Kadının miras hakkı
SonTurkHaber.com, Halktv kaynağından alınan bilgilere dayanarak bilgi paylaşıyor.
Diyanet İşleri Başkanı Ali Erbaş kadın-erkek eşitliğini hedef alan bir konuşma daha yaptı.
Bu kez konu miras hakkıydı.
Erbaş, dini referanslarla kız çocuklarının erkek çocukların miras hakkının yarısına sahip olmaları gerektiğini anımsattı.
Türkiye’de şeriat düzenini savunanlar bu görüşü destekleyen birçok mesaj yayımladılar.
Türkiye’de kadınların yüz yıllık eşit miras hakkına, dini gerekçelerle karşı çıktılar.
Kadınların erkeklerle eşit haklara sahip olmaları, erkeklerin bir lûtfu değil kadınların yüz yıllardır verdikleri mücadelenin bir sonucudur.
Atatürk, eşit miras hakkını da içeren kadın-erkek eşitliğini 1926 yılında Meclis’ten geçirdiği Medeni Kanun’la yasalaştırmıştır.
Şeriat özlemcileri şimdi kadının bu hakkına da göz dikmiş görünüyorlar.
Ancak Atatürk Cumhuriyeti’nde doğmuş büyümüş kadınların da erkeklerin de insan haklarından bir milim geri adım atılmasına izin vermeyeceklerini unutuyorlar.
Kadınların yüz yıllardır erkek egemenliğine, sömürüsüne karşı verdikleri mücadeleyi unutanlara anımsatmakta fayda var.
İnsanların yerleşik yaşama geçiş sürecinde önce taşınabilir şeyler üzerinde mülkiyet kurdukları bilinen tarihi bir gerçektir.
Topraktan önce, ekonomik hayvanlar üzerinde mülkiyet kuran insanlar, bu kontrol ve sonrasında tarıma geçişle üretim bolluğuna ulaşmışlardır.
Mülkiyetin ortaya çıkmasıyla birlikte savaşçı olarak yetişen erkekler, kadını da mülkiyetleri altına almış ve oluşturdukları kabile yaşamında kadının üretkenliğini ve emeğini sömürmeye başlamışlardır.
Kadının diğer yetenekleri yanında özellikle doğurganlıkları nedeniyle değer üretmeleri, kabileler arası evlenmelerde bir ekonomik karşılık verilmesini doğurmuştur.
Kabile halinde yaşayan toplumlarda gelin alınan aileye (o ailenin babasına) sığır sürüsü verilmeye başlanmıştır.

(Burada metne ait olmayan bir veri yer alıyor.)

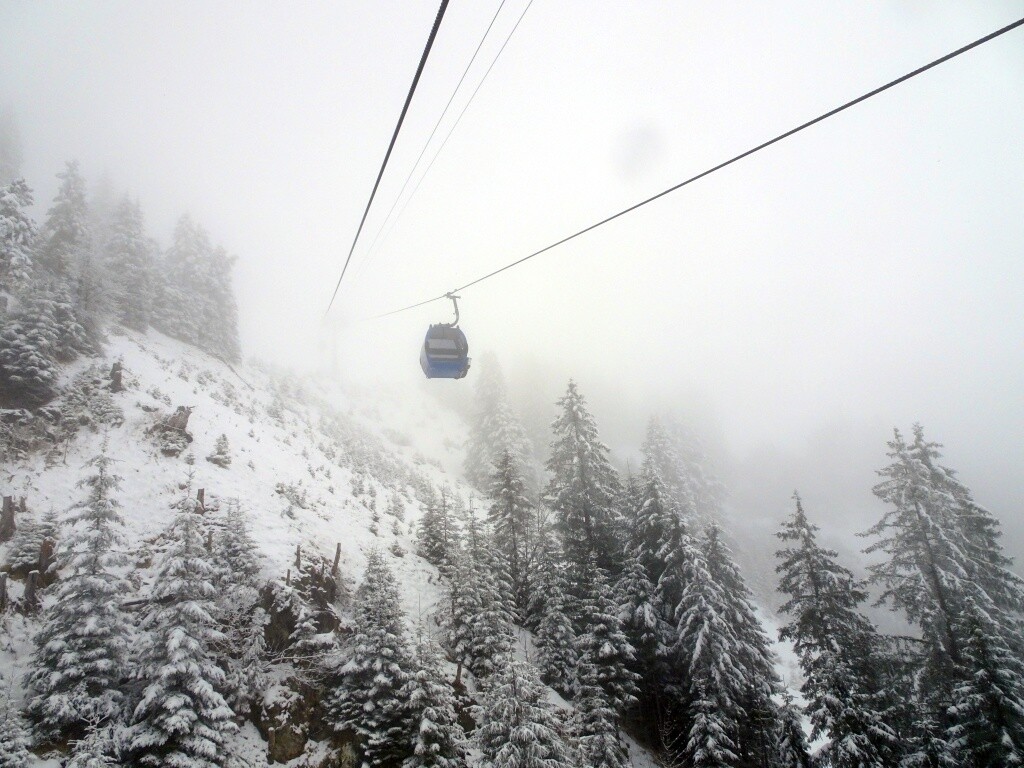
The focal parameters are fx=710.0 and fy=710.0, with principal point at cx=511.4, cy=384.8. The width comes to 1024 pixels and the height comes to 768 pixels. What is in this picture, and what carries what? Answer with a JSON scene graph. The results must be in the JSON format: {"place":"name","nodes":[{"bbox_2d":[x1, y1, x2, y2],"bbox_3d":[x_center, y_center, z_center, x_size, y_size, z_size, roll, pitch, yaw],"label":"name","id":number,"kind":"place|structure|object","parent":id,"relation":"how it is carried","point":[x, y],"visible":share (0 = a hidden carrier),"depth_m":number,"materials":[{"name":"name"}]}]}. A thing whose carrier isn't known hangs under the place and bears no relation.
{"place":"outdoors","nodes":[
{"label":"outdoors","id":0,"kind":"place"},
{"bbox_2d":[1,311,781,767],"label":"snowy hillside","id":1,"kind":"structure","parent":0,"point":[145,396],"materials":[{"name":"white snow"}]},
{"bbox_2d":[0,572,8,611],"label":"tree stump","id":2,"kind":"object","parent":1,"relation":"on","point":[3,588],"visible":0.97,"depth_m":11.17,"materials":[{"name":"brown wood"}]},
{"bbox_2d":[0,495,17,540],"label":"tree stump","id":3,"kind":"object","parent":1,"relation":"on","point":[5,508],"visible":0.96,"depth_m":12.90,"materials":[{"name":"brown wood"}]},
{"bbox_2d":[0,105,24,183],"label":"tree","id":4,"kind":"object","parent":1,"relation":"on","point":[3,149],"visible":0.63,"depth_m":35.24,"materials":[{"name":"plant"}]},
{"bbox_2d":[0,691,34,767],"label":"snowy tree","id":5,"kind":"object","parent":1,"relation":"on","point":[11,723],"visible":1,"depth_m":8.68,"materials":[{"name":"plant"}]},
{"bbox_2d":[0,177,39,299],"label":"snowy tree","id":6,"kind":"object","parent":1,"relation":"on","point":[18,229],"visible":0.85,"depth_m":21.62,"materials":[{"name":"white plant"}]},
{"bbox_2d":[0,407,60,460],"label":"shrub","id":7,"kind":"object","parent":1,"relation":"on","point":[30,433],"visible":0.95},
{"bbox_2d":[0,292,62,405],"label":"snowy tree","id":8,"kind":"object","parent":1,"relation":"on","point":[41,373],"visible":0.98,"depth_m":18.77,"materials":[{"name":"plant"}]},
{"bbox_2d":[23,570,39,613],"bbox_3d":[-7.954,3.462,11.741,0.288,0.807,0.286,-6,-12,27],"label":"tree stump","id":9,"kind":"object","parent":1,"relation":"on","point":[32,575],"visible":0.9,"depth_m":11.68,"materials":[{"name":"brown wood"}]},
{"bbox_2d":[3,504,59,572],"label":"snowy shrub","id":10,"kind":"object","parent":1,"relation":"on","point":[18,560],"visible":0.72,"depth_m":12.49,"materials":[{"name":"plant"}]},
{"bbox_2d":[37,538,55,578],"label":"tree stump","id":11,"kind":"object","parent":1,"relation":"on","point":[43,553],"visible":0.69,"depth_m":12.36,"materials":[{"name":"brown wood"}]},
{"bbox_2d":[38,161,99,314],"bbox_3d":[-15.831,-4.451,25.064,3.197,7.733,3.348,-5,-11,20],"label":"conifer tree","id":12,"kind":"object","parent":1,"relation":"on","point":[66,207],"visible":0.7,"depth_m":24.77,"materials":[{"name":"plant"}]},
{"bbox_2d":[25,438,134,750],"bbox_3d":[-6.507,3.220,10.930,1.939,5.295,2.071,-4,-11,16],"label":"snowy tree","id":13,"kind":"object","parent":1,"relation":"on","point":[90,624],"visible":0.91,"depth_m":10.61,"materials":[{"name":"plant"}]},
{"bbox_2d":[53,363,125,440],"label":"shrub","id":14,"kind":"object","parent":1,"relation":"on","point":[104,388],"visible":0.91,"depth_m":19.37,"materials":[{"name":"green plant"}]},
{"bbox_2d":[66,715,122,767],"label":"conifer tree","id":15,"kind":"object","parent":1,"relation":"on","point":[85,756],"visible":0.98,"depth_m":8.94,"materials":[{"name":"plant"}]},
{"bbox_2d":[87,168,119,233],"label":"conifer tree","id":16,"kind":"object","parent":1,"relation":"on","point":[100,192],"visible":0.25,"depth_m":39.13,"materials":[{"name":"plant"}]},
{"bbox_2d":[109,360,123,391],"bbox_3d":[-12.094,-0.203,21.652,0.477,1.160,0.474,-6,-12,24],"label":"tree stump","id":17,"kind":"object","parent":1,"relation":"on","point":[119,379],"visible":0.86,"depth_m":21.56,"materials":[{"name":"brown wood"}]},
{"bbox_2d":[99,191,155,333],"bbox_3d":[-17.370,-5.440,31.678,3.397,7.397,3.586,-5,-11,20],"label":"conifer tree","id":18,"kind":"object","parent":1,"relation":"on","point":[130,259],"visible":0.8,"depth_m":31.14,"materials":[{"name":"plant"}]},
{"bbox_2d":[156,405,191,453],"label":"tree stump","id":19,"kind":"object","parent":1,"relation":"on","point":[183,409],"visible":0.8,"depth_m":19.73,"materials":[{"name":"brown wood"}]},
{"bbox_2d":[124,480,236,767],"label":"snowy tree","id":20,"kind":"object","parent":1,"relation":"on","point":[198,691],"visible":0.97,"depth_m":10.38,"materials":[{"name":"plant"}]},
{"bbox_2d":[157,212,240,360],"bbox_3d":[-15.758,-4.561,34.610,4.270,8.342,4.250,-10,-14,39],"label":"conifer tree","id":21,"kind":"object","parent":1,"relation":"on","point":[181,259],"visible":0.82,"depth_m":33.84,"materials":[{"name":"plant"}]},
{"bbox_2d":[195,487,205,513],"bbox_3d":[-6.993,2.701,15.861,0.290,0.841,0.298,-5,-11,19],"label":"tree stump","id":22,"kind":"object","parent":1,"relation":"on","point":[202,493],"visible":0.57,"depth_m":15.83,"materials":[{"name":"brown wood"}]},
{"bbox_2d":[209,433,231,467],"bbox_3d":[-8.499,1.967,20.826,0.761,1.148,0.754,-6,-12,25],"label":"small tree","id":23,"kind":"object","parent":1,"relation":"on","point":[223,439],"visible":0.97,"depth_m":20.75,"materials":[{"name":"plant"}]},
{"bbox_2d":[208,499,267,711],"bbox_3d":[-5.095,4.044,12.833,1.677,4.107,1.702,-5,-11,19],"label":"snowy tree","id":24,"kind":"object","parent":1,"relation":"on","point":[253,566],"visible":0.75,"depth_m":12.73,"materials":[{"name":"plant"}]},
{"bbox_2d":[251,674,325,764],"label":"rock","id":25,"kind":"object","parent":1,"relation":"on","point":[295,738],"visible":0.71,"depth_m":12.11,"materials":[{"name":"brown stone"}]},
{"bbox_2d":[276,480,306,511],"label":"shrub","id":26,"kind":"object","parent":1,"relation":"on","point":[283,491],"visible":0.97,"depth_m":20.49,"materials":[{"name":"plant"}]},
{"bbox_2d":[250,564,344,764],"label":"rock outcrop","id":27,"kind":"object","parent":1,"relation":"on","point":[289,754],"visible":0.61,"depth_m":12.93,"materials":[{"name":"brown stone"}]},
{"bbox_2d":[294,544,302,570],"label":"tree stump","id":28,"kind":"object","parent":1,"relation":"on","point":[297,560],"visible":0.72,"depth_m":15.12,"materials":[{"name":"brown wood"}]},
{"bbox_2d":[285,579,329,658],"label":"snowy tree","id":29,"kind":"object","parent":1,"relation":"on","point":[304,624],"visible":0.91,"depth_m":12.85,"materials":[{"name":"plant"}]},
{"bbox_2d":[293,543,341,603],"bbox_3d":[-4.196,4.261,15.000,1.112,1.675,1.089,-5,-11,19],"label":"tree stump","id":30,"kind":"object","parent":1,"relation":"on","point":[338,558],"visible":0.63,"depth_m":14.99,"materials":[{"name":"brown wood"}]},
{"bbox_2d":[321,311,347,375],"label":"lift pylon","id":31,"kind":"object","parent":1,"relation":"on","point":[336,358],"visible":0.67,"materials":[{"name":"white"}]},
{"bbox_2d":[326,0,450,323],"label":"cable","id":32,"kind":"object","parent":31,"relation":"attached to","point":[418,76],"visible":0.97,"depth_m":7.16,"materials":[{"name":"black metal"}]},
{"bbox_2d":[347,0,530,307],"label":"cable","id":33,"kind":"object","parent":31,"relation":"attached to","point":[486,33],"visible":0.93,"depth_m":12.71,"materials":[{"name":"grey metal"}]},
{"bbox_2d":[360,16,1023,321],"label":"cable","id":34,"kind":"object","parent":31,"relation":"attached to","point":[755,149],"visible":0.95,"depth_m":7.06,"materials":[{"name":"black metal"}]},
{"bbox_2d":[420,293,470,378],"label":"gondola","id":35,"kind":"object","parent":34,"relation":"hanging from","point":[458,360],"visible":0.81,"depth_m":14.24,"materials":[{"name":"blue plastic"}]},
{"bbox_2d":[329,542,341,598],"bbox_3d":[-3.869,4.150,15.426,0.308,1.438,0.317,-5,-11,19],"label":"tree stump","id":36,"kind":"object","parent":1,"relation":"on","point":[336,562],"visible":0.76,"depth_m":15.39,"materials":[{"name":"brown wood"}]},
{"bbox_2d":[328,546,419,767],"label":"snowy tree","id":37,"kind":"object","parent":1,"relation":"on","point":[389,650],"visible":0.95,"depth_m":12.79,"materials":[{"name":"plant"}]},
{"bbox_2d":[398,627,465,767],"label":"snowy tree","id":38,"kind":"object","parent":1,"relation":"on","point":[427,723],"visible":0.91,"depth_m":12.16,"materials":[{"name":"plant"}]},
{"bbox_2d":[415,484,460,569],"bbox_3d":[-2.199,4.623,21.979,1.846,3.332,1.894,-5,-11,23],"label":"conifer tree","id":39,"kind":"object","parent":1,"relation":"on","point":[429,521],"visible":0.75,"depth_m":21.79,"materials":[{"name":"plant"}]},
{"bbox_2d":[443,506,516,681],"bbox_3d":[-0.817,5.223,17.422,2.150,5.030,2.171,-5,-11,22],"label":"conifer tree","id":40,"kind":"object","parent":1,"relation":"on","point":[473,663],"visible":0.82,"depth_m":17.10,"materials":[{"name":"plant"}]},
{"bbox_2d":[463,349,533,495],"bbox_3d":[-0.950,2.814,38.754,5.064,10.820,5.645,0,-11,-4],"label":"conifer tree","id":41,"kind":"object","parent":1,"relation":"on","point":[478,463],"visible":0.65,"depth_m":38.15,"materials":[{"name":"plant"}]},
{"bbox_2d":[487,447,536,612],"bbox_3d":[-0.053,5.223,24.244,2.448,6.641,2.626,-5,-11,19],"label":"conifer tree","id":42,"kind":"object","parent":1,"relation":"on","point":[512,510],"visible":0.82,"depth_m":24.07,"materials":[{"name":"plant"}]},
{"bbox_2d":[473,654,569,767],"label":"snowy tree","id":43,"kind":"object","parent":1,"relation":"on","point":[531,734],"visible":0.99,"depth_m":11.98,"materials":[{"name":"plant"}]},
{"bbox_2d":[527,530,578,690],"bbox_3d":[1.131,5.990,18.645,1.921,5.110,1.993,-3,-11,13],"label":"conifer tree","id":44,"kind":"object","parent":1,"relation":"on","point":[565,627],"visible":0.82,"depth_m":18.42,"materials":[{"name":"plant"}]},
{"bbox_2d":[546,377,625,590],"bbox_3d":[2.530,5.000,24.794,4.469,11.136,4.632,5,-12,-29],"label":"conifer tree","id":45,"kind":"object","parent":1,"relation":"on","point":[581,454],"visible":0.74,"depth_m":24.53,"materials":[{"name":"plant"}]},
{"bbox_2d":[568,560,639,765],"bbox_3d":[1.951,6.737,15.687,2.113,6.163,2.305,-4,-11,14],"label":"conifer tree","id":46,"kind":"object","parent":1,"relation":"on","point":[605,650],"visible":0.92,"depth_m":15.57,"materials":[{"name":"plant"}]},
{"bbox_2d":[619,467,690,725],"bbox_3d":[4.148,6.316,19.508,2.918,8.535,3.304,-3,-11,12],"label":"conifer tree","id":47,"kind":"object","parent":1,"relation":"on","point":[641,614],"visible":0.66,"depth_m":19.24,"materials":[{"name":"plant"}]},
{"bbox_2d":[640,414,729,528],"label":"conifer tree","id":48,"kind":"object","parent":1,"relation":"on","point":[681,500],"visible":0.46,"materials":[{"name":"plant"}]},
{"bbox_2d":[674,515,777,767],"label":"conifer tree","id":49,"kind":"object","parent":1,"relation":"on","point":[711,562],"visible":0.81,"depth_m":16.86,"materials":[{"name":"plant"}]},
{"bbox_2d":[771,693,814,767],"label":"conifer tree","id":50,"kind":"object","parent":1,"relation":"on","point":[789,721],"visible":0.93,"depth_m":16.88,"materials":[{"name":"plant"}]},
{"bbox_2d":[770,485,904,767],"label":"conifer tree","id":51,"kind":"object","parent":1,"relation":"on","point":[813,575],"visible":0.96,"depth_m":16.91,"materials":[{"name":"green plant"}]},
{"bbox_2d":[860,420,1023,767],"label":"conifer tree","id":52,"kind":"object","parent":1,"relation":"on","point":[938,590],"visible":0.83,"depth_m":16.95,"materials":[{"name":"plant"}]},
{"bbox_2d":[945,603,1023,767],"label":"conifer tree","id":53,"kind":"object","parent":1,"relation":"on","point":[976,635],"visible":0.97,"depth_m":14.04,"materials":[{"name":"plant"}]},
{"bbox_2d":[0,0,1022,549],"label":"sky","id":54,"kind":"structure","parent":0,"point":[442,54],"materials":[{"name":"white"}]}
]}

Sosyo-ekonomik gelişim sürecinde paranın ortaya çıkmasıyla, sığır veya toprak verilmesi gibi para da verilmiştir. Günümüz diliyle başlık parası olarak nitelenecek bu ödeme “sığır evliliğinde” olduğu gibi doğacak çocukların bedeli mahiyetindedir.
Daha sonraki aşamada ise kadının evlilik karşılığında alınan ekonomik değerle ilişkisi tamamen kesilmiş ve köleleştirilmiştir.
Toplumsal sürecin her aşamasında, erkek egemenliği altındaki kadının mülkiyet konusu yapılmasından kaynaklanan temel sorunu, özgürlüğünü kaybetmiş ve insan haklarından mahrum kalmış olmasıdır.
Yüzyıllar boyunca verilen demokrasi ve insan hakları mücadelesi kadının lehine sonuçlar vermişse de özellikle feodal kalıntıların varlığını sürdürdüğü yerlerde sorun devam etmektedir.
Kadın ve çocuk hakları sorununu çözmek, kadının özgür birey olmasını sağlamak ancak çağdaş eğitimin kırsal kesimlere de götürülmesi, özellikle kız çocuklarının okutulması, anne-babaların eğitilmesi, kadının ekonomik ve sosyal güvenceye kavuşturulmasıyla mümkündür.
Çocukların erişkin yaşa geldiklerinde özgür iradeleriyle evlilik kararı verebilmeleri kadının özgür olmasına bağlıdır.
Bu özgürlüğü sağlamak için çalışmak, demokratik, laik, sosyal, hukuk devletinin ve sivil toplum kuruluşlarının en önemli görevi olmalıdır.
21. yüzyılın ilk çeyreği sona ererken kız çocuklarının erkek çocukların miras hakkının yarısına sahip olması gerektiği savunulabiliyorsa Türkiye yüz yıl geriye götürülmek isteniyor demektir.
Bu durumun ortaya koyduğu bir gerçek de Türkiye’de kadın haklarını savunan derneklerin desteklenmesinin ne kadar önemli olduğudur.